DOCUMENT EXCERPT
New York’s Metropolitan Transportation Authority will go to market this week armed with a creative tool: the floating-rate note.
On Wednesday, the MTA, which runs the largest transit system in North America, will issue $400 million of transportation revenue bonds. The sale, through competitive bid, will consist of $150 million in three equal subseries of Series A floating-rate notes and $250 million in Series B fixed-rate notes.
The floating-rate notes will adjust weekly, based on a Securities Industry and Financial Markets Association index.
According to finance director Patrick McCoy, floating-rate notes provide the MTA with additional flexibility.
“The MTA, first and foremost, actively pursues the lowest possible costs for borrowing,” he said, citing various means of issuance that have included traditional fixed-rate and variable-rate bonds, bond anticipation notes and commercial paper.
“The markets have changed,” the finance director said. “The floating-rate note product is a fairly new development that we believe is an important vehicle for the MTA to participate in the short market.”
Closing is scheduled for March 15.
According to McCoy, firms will bid as spread to SIFMA, the authority’s base index.
“Whatever that spread is, that will be what we lock in for the period of that bond,” he said. “We’re looking at one-, two- and three-year tranches of that bond. When that tranche comes up for renewal, we’ll remarket, either through bidding or negotiation, to continue to keep that in the short market.”
The MTA’s finance committee and full board in late January approved the issue as part of a $1 billion financing for new-money needs for approved transit and commuter capital projects. The authority intends to issue the remaining $600 million in a negotiated fixed-rate transaction sometime in April.
Nixon Peabody LLP is bond counsel. Lamont Financial Services Corp. is the financial advisor.

REQUIRED WORK
Please decide whether each statement agrees with the article on the MTA bond sale, answering yes or no and quoting the words from the article that settle it. 1. The Series B notes total $250 million and carry fixed rates. 2. The floating-rate notes adjust monthly. 3. The authority plans to sell the remaining $600 million through a competitive bid.

Raw records

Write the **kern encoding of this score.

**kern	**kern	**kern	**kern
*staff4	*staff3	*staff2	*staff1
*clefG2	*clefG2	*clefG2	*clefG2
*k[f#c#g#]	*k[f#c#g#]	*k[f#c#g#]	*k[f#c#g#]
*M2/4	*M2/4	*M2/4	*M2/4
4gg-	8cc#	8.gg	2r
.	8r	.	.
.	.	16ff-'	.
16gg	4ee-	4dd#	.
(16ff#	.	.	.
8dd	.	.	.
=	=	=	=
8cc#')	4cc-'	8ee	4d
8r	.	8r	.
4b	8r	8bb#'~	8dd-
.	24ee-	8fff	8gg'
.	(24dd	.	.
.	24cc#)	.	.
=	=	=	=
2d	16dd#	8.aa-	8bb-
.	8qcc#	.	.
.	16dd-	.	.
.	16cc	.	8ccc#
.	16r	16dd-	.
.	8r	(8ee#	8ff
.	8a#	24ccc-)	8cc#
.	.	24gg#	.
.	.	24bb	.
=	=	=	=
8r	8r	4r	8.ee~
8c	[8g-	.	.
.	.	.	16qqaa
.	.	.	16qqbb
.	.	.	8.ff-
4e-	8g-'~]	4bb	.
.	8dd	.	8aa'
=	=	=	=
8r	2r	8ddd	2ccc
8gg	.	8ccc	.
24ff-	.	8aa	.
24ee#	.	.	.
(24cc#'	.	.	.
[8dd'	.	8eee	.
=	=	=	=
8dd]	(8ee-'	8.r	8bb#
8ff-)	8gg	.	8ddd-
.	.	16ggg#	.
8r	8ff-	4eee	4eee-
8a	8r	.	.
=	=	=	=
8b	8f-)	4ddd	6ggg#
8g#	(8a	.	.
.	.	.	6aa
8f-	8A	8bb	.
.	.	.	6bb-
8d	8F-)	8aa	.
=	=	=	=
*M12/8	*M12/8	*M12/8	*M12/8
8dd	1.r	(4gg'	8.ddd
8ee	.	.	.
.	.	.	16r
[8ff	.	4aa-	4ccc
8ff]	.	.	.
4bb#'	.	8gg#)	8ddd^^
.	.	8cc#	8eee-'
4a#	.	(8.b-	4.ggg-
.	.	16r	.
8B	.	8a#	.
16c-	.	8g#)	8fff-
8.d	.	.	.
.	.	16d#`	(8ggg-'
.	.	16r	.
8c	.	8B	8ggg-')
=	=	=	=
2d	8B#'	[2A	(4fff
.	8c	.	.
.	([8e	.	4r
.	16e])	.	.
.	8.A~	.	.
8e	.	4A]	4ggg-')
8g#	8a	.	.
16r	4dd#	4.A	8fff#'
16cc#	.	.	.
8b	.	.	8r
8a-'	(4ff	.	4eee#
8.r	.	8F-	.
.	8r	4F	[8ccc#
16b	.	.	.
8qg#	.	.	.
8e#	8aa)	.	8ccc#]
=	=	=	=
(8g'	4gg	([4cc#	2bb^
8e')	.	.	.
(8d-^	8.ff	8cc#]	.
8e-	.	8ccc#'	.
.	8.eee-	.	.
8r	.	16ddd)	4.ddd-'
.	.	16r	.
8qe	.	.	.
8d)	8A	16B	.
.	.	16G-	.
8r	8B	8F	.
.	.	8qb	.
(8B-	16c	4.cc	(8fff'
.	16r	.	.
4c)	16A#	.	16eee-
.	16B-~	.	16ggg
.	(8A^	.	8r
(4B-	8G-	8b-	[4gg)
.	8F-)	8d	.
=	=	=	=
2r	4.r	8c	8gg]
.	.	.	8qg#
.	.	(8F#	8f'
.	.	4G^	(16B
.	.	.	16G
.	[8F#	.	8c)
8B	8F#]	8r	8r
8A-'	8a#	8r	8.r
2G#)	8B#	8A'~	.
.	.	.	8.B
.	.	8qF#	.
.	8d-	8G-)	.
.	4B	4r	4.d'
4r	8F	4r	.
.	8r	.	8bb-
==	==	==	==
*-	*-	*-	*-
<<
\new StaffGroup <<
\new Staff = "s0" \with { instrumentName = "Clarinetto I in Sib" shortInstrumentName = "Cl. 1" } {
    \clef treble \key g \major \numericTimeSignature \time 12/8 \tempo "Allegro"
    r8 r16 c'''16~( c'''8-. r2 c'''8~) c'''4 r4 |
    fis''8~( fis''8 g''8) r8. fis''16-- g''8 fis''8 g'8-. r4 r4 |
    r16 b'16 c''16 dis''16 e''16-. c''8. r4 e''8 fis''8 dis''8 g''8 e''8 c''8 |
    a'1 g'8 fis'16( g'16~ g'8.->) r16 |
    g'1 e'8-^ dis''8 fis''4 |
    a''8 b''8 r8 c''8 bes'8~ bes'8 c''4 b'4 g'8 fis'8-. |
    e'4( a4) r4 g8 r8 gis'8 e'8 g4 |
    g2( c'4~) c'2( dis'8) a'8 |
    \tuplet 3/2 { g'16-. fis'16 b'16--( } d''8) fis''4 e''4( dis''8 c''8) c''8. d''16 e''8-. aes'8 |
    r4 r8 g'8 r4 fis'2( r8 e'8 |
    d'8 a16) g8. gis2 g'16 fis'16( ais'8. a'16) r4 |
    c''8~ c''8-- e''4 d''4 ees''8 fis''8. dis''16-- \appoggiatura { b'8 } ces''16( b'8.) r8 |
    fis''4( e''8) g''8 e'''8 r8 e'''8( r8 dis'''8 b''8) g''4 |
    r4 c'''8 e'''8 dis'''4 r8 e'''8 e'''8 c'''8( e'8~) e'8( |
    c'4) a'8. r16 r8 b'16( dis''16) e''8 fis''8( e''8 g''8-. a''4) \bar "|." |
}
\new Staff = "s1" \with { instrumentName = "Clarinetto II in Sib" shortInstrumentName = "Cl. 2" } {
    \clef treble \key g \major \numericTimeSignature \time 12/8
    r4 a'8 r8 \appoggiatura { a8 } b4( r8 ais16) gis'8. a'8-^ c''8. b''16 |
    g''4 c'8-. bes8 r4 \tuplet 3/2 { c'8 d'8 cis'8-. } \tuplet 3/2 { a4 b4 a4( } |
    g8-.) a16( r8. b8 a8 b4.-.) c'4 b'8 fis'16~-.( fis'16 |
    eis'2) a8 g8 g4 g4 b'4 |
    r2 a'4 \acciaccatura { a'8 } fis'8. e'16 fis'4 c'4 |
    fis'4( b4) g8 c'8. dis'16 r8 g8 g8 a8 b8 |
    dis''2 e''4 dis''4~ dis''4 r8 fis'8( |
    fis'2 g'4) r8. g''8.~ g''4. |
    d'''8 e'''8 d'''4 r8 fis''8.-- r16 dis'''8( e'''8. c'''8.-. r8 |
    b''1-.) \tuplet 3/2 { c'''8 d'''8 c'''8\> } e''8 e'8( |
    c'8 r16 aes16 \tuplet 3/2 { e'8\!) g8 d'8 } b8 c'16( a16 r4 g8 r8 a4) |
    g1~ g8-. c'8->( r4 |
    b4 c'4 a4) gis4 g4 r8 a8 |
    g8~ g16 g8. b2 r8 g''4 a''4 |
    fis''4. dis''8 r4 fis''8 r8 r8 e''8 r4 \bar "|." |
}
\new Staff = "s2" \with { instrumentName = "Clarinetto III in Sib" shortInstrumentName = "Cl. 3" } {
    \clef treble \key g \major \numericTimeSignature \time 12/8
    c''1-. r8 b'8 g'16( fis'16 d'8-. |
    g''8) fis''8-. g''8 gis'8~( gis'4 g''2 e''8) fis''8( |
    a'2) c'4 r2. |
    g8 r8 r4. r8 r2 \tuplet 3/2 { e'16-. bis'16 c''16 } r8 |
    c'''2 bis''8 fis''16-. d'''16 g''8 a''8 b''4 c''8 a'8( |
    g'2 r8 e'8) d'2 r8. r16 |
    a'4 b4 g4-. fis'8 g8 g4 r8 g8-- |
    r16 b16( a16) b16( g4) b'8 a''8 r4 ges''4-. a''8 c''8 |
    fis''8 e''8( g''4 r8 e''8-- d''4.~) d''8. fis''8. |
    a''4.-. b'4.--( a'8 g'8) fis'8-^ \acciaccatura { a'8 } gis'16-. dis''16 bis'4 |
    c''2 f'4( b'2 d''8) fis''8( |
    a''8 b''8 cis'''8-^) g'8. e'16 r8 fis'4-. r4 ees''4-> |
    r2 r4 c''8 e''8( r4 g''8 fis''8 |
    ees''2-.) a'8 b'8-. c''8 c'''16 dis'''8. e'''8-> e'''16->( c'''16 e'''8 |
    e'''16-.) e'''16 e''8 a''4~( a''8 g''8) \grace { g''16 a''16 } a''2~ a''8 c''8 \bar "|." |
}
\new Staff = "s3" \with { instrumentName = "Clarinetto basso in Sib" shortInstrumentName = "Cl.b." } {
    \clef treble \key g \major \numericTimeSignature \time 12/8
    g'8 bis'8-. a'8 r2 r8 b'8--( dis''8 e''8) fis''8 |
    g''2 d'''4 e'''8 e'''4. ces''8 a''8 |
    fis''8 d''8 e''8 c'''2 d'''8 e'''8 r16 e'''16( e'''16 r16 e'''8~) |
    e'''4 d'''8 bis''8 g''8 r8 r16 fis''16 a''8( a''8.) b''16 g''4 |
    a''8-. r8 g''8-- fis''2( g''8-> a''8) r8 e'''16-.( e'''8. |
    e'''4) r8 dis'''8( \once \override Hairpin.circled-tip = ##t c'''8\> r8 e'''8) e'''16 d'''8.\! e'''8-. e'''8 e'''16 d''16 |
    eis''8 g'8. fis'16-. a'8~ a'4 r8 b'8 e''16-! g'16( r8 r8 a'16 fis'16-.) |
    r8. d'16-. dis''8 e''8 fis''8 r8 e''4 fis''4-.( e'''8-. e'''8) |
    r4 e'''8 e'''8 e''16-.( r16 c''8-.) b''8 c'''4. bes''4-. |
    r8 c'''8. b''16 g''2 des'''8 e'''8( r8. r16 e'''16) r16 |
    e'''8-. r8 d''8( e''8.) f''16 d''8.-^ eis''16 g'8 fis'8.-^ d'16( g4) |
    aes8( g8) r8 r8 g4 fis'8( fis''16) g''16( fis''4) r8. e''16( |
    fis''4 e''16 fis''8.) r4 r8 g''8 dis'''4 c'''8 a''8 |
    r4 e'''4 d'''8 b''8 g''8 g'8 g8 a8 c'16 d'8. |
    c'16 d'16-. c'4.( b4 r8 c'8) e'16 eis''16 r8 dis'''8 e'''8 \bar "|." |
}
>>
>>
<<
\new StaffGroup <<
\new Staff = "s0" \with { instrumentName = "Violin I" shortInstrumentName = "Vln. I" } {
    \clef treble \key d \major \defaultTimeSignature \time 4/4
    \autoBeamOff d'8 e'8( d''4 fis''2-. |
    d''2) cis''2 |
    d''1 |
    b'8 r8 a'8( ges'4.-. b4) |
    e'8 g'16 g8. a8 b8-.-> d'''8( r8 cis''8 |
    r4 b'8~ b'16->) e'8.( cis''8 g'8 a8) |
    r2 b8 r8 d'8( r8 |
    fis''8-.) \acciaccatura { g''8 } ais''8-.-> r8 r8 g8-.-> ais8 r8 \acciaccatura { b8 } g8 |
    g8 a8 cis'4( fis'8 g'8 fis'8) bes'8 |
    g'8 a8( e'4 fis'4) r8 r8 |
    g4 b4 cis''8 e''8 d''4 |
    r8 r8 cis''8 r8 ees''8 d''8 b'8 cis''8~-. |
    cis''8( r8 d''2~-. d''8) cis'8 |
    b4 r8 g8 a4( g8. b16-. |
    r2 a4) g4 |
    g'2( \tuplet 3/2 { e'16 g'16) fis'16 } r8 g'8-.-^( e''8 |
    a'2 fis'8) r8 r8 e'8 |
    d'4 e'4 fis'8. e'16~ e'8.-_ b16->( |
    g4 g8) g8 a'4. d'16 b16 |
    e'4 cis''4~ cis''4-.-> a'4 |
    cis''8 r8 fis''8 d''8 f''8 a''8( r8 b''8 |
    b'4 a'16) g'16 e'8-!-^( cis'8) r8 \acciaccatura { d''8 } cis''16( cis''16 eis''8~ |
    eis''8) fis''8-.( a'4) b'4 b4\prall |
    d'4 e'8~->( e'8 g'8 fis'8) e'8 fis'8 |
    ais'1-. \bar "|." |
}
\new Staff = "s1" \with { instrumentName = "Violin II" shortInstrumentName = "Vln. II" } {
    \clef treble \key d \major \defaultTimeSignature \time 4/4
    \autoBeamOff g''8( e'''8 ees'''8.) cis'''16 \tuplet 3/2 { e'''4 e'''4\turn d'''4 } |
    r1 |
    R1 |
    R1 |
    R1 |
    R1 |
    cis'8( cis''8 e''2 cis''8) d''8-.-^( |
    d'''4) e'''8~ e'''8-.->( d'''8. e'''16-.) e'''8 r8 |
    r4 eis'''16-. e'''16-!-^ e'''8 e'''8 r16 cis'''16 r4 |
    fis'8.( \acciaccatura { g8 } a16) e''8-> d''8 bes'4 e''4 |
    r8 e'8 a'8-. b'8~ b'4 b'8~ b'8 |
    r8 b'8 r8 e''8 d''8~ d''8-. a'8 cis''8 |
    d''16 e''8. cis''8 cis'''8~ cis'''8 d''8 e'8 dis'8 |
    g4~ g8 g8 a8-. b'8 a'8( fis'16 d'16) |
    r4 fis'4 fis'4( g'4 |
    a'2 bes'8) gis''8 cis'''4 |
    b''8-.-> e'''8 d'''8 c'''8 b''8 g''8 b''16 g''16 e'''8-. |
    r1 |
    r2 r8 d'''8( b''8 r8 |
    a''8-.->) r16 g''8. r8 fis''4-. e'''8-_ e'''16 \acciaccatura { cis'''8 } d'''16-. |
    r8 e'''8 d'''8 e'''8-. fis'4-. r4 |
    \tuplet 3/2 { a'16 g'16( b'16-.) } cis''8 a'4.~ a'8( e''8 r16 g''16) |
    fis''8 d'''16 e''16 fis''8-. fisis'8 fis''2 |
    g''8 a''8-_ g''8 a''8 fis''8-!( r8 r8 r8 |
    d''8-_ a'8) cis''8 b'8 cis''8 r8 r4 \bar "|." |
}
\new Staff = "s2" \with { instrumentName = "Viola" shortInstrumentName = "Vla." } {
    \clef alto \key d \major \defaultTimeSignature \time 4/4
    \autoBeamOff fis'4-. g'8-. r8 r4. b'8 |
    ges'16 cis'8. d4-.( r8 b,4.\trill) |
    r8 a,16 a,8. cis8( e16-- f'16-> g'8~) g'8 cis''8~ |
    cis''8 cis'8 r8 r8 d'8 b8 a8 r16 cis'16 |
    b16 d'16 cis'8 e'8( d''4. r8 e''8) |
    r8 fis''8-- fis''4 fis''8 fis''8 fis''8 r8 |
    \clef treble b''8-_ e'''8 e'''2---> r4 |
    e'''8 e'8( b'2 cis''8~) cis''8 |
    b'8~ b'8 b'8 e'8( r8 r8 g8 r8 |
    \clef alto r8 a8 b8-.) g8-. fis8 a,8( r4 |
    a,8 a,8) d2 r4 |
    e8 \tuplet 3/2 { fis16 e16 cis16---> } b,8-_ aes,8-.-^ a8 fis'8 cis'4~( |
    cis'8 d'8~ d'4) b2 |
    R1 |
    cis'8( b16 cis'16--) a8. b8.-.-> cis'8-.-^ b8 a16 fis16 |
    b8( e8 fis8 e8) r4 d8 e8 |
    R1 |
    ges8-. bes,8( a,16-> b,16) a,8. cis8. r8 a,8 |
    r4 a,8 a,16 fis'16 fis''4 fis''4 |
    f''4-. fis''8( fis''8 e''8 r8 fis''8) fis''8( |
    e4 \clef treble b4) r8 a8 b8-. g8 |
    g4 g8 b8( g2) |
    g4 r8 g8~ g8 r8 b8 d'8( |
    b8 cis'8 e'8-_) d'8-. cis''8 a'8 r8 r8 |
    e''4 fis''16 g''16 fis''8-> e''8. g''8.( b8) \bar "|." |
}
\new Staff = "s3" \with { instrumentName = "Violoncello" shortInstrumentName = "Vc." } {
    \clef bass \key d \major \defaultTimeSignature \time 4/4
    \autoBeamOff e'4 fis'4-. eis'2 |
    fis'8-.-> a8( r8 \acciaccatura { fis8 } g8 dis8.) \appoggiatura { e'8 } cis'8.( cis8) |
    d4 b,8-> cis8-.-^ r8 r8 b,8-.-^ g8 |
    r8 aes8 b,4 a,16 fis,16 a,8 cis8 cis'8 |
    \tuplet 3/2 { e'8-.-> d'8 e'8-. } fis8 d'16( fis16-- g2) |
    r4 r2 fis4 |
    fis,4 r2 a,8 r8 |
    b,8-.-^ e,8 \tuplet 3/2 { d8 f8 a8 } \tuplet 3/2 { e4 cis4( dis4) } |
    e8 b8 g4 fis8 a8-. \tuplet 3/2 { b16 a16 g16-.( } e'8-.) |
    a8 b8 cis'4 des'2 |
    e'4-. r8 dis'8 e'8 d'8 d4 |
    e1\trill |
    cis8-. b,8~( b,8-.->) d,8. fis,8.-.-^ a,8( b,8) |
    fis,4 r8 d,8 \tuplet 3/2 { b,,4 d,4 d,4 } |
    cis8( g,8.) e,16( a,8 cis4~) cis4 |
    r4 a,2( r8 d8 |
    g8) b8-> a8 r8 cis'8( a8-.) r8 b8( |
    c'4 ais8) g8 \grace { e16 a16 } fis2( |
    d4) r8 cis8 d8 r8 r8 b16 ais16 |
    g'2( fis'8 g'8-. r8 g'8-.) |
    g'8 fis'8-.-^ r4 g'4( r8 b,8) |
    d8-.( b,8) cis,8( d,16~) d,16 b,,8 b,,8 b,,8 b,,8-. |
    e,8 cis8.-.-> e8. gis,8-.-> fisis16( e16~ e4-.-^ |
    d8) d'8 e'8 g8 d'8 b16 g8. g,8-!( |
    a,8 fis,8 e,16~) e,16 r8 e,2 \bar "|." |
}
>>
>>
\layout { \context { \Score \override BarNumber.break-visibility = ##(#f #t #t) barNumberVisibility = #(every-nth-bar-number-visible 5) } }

SOLUTION TO THE EXERCISE
1. Yes: "$250 million in Series B fixed-rate notes"
2. No: "The floating-rate notes will adjust weekly"
3. No: "The authority intends to issue the remaining $600 million in a negotiated fixed-rate transaction sometime in April."